ТЕКСТ:
- - -
Важной для философии Нисиды, несомненно, является идея невербального, целостного внетекстового постижения адептом дзэн-буддизма единства мирового континуума путём непротиворечивого встраивания в непрерывное течение мирового процесса (сатори) и осознания единства с ним. Мировоззрение буддийского монаха, чтобы быть истинным, должно быть по определению сложным: «…сознание человека, совершающего обряд, не просто раздвоено между двумя мирами – обычными людьми с их заботами и Буддой с его состраданием. Монах должен ещё и поддерживать в себе эту раздвоенность. С одной стороны, он идёт по пути бодхисаттвы, совершенствует своё «сердце», избавляется от заблуждений. С другой – от него требуется изменять мир именно на уровне видимости, или ложных различений: чтобы в итоге молений недуг больного сменился здоровьем, засуха – дождём, смута – благоденствием державы». Понимание равной значимости обоих миров – мира Будды и мира человека, мира «бесформенного» и мира форм – придавало пониманию истины жизни буддистом сложность, напряжённую объёмность.
Нисида Китаро писал, что культуры у разных народов имеют общее «бесформенное» виртуальное основание, но различаются тем, на чём ставят акцент в его воплощении. В частности, если рассматривать ситуацию по шкале «свобода – безопасность», японцы – это нация, однозначно выбирающая коллективную безопасность. Вот почему в XX в. здесь не происходило кровавых гражданских войн. Нисида подчёркивал: «Настоящее, если поразмыслить, связывает прошлое с будущим. Почему так? Потому что нельзя мыслить время как прямую линию, где каждое мгновение исчезает бесследно одно за другим. Так реальный мир не образуется. В настоящем – прошлое, хоть оно и прошло, но всё же не прошло, осталось; и будущее – хоть и не наступило ещё, а всё же уже пришло. Таким образом, настоящее – кругло, закольцовано. Иными словами, для того, чтобы находиться в процессе самостановления, мир должен соединять прошлое с будущим, закольцевав время пространством… Прошлое и будущее связаны настоящим. И настоящее, расширяясь до каких угодно пределов, становится пространством, обнимающим прошлое и будущее». Как видим, японский философ занимает культурологическую позицию: культура, как и мир, телеологична, как цель она содержит будущее в себе, но без прошлого её тоже нет. Человек, носитель культуры, тоже причастен ко всем «трём мирам», хотя его актуальное бытие – «здесь и теперь», «вечное настоящее» (эйэн-но гэндзай).
Нисиде Китаро довелось жить в сложное время кануна и событий Второй мировой войны, когда Япония, вопреки своей традиционной компромиссности, постепенно скатывалась в омут оголтелого шовинизма, исступлённого возвеличивания японской культуры и пренебрежительного отношения к культурам других стран, особенно западных. «Среди людей, истолковывающих японский дух, преобладает тенденция превозносить специфику японской культуры. Но если превозносить только уникальность, есть опасность отбросить очень важные, хотя и не уникальные вещи, – писал философ в 1938 г. – Ведь мы ценим Ямадзаки Ансая не за то, что он разрушил учение Конфуция (продемонстрировав тем самым японскую уникальность), а за то, что он развивал конфуцианство в своём творчестве». Нисида рассматривает человеческое бытие в мире как сотворчество разных цивилизацийот – как сотворчество природы и человека: «Думаю, что общая глубинная черта любой культуры – взаимная дополнительность разного… Японцы успешно осваивали индийскую, китайскую культуры – и что же, японская специфика из-за этого пропала? Нет, это не так… Думаю, что в конце концов дальневосточная культура абсорбирует западную, иного и быть не может», – таков его вывод.
- - -
ФРАГМЕНТЫ ЗАПИСЕЙ:
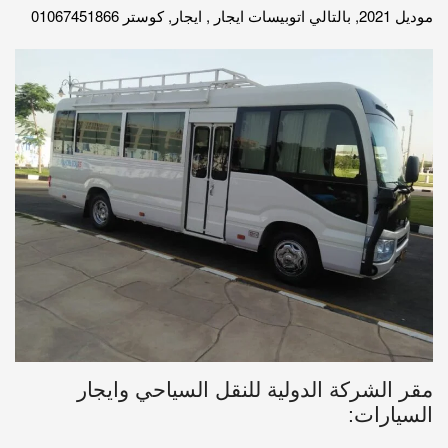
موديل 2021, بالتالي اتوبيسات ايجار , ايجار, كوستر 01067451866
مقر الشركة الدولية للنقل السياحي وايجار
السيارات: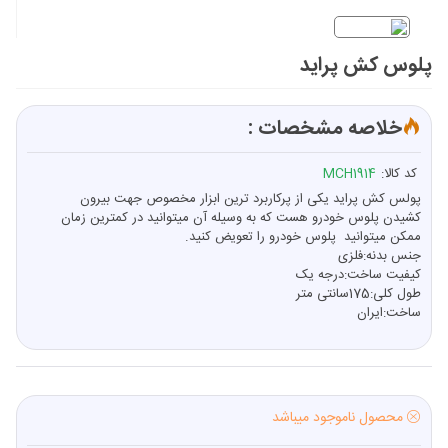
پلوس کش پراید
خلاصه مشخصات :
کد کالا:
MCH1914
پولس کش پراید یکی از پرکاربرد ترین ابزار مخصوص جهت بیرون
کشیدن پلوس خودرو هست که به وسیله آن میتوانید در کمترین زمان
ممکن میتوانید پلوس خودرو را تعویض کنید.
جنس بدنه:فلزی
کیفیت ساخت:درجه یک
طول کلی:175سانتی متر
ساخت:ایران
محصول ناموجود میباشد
- - -
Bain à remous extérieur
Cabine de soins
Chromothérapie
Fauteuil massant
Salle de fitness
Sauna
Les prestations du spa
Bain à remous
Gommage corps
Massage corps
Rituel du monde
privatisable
- - -
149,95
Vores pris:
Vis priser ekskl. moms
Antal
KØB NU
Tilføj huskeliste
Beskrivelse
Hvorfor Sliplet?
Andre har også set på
- - -
ЗАДАНИЕ: Продолжите текст о философии Нисиды Китаро, начав сразу после его последнего предложения.

ОТВЕТ:
Индивидуум, всем своим существом «вписанный» в мировой континуум и не имеющий осознания своей вписанности – это и есть «чистый опыт» – понятие, предложенное Нисидой Китаро. У этого опыта может быть несколько уровней: уровень маленького ребёнка, естественным образом слитого с миром и не осознающего отдельности своего я от матери и мира; уровень самурая, участвующего в поединке на мечах; уровень охваченного вдохновением художника; уровень учёного, погружённого в научную проблему… Именно этот опыт, считает Нисида, и есть истинное я человека. Такое я не существует как определённая форма или конфигурация характеристик. Человеческое я – это творческая монада бытия, которая развивается и совершенствуется при помощи самоограничения.
Разум не есть нечто, присущее только индивидуумам, а есть та общая «подкладка» Бытия, некая прасреда, на которой выросли все остальные наблюдаемые и изучаемые среды. Поэтому все видимые среды оказываются связанными друг с другом через эту прасреду Мир разных цивилизаций объединён «общим чувством», знающим подлежащий миру закон или принцип – ри, который интуитивно дан и человеку. Именно доверие к миру делает возможным для человека ориентироваться в этом мире. Процесс познания Нисида уподобляет действию самурайского меча, который может разрубить всё, кроме себя самого: «Это сила – нечто, что мы не можем наблюдать как объект нашего сознания». Нервные импульсы, возникающие в мозгу, никак не соотносятся с формами внешнего мира, но человек каждый раз, когда познаёт мир, совершает «прыжок» от своего «ощущения» к «существованию» чего-то внешнего. И пропасть под этим «прыжком» покрывается верой, собственно, религиозной верой в то, что мы видим действительные вещи.
Самое важное, полагал японский философ, это культура, для правильного понимания смысла которой нужно определить, что такое «добро». Согласно Нисиде, «добро» не означает слепого следования определённым этическим требованиям (хотя не исключает, а зачастую подразумевает это). Главное – это наше отношение к целому, выражающееся в поступках, словах, мыслях; наше сознание становится функцией гармонии и единства. Исследования Нисиды Китаро, посвящённые революции в естествознании начала прошлого века, можно считать провидческими: в них было предсказано появление в XX в. так называемых «второго» и «третьего» субъектов научной рациональности. Исходя из работ Нисиды, мы делаем вывод, что автор говорит не только о зависимости результатов научных экспериментов от свойств человеческого сознания, но и о необходимости этического, гармонизирующего подхода к миру.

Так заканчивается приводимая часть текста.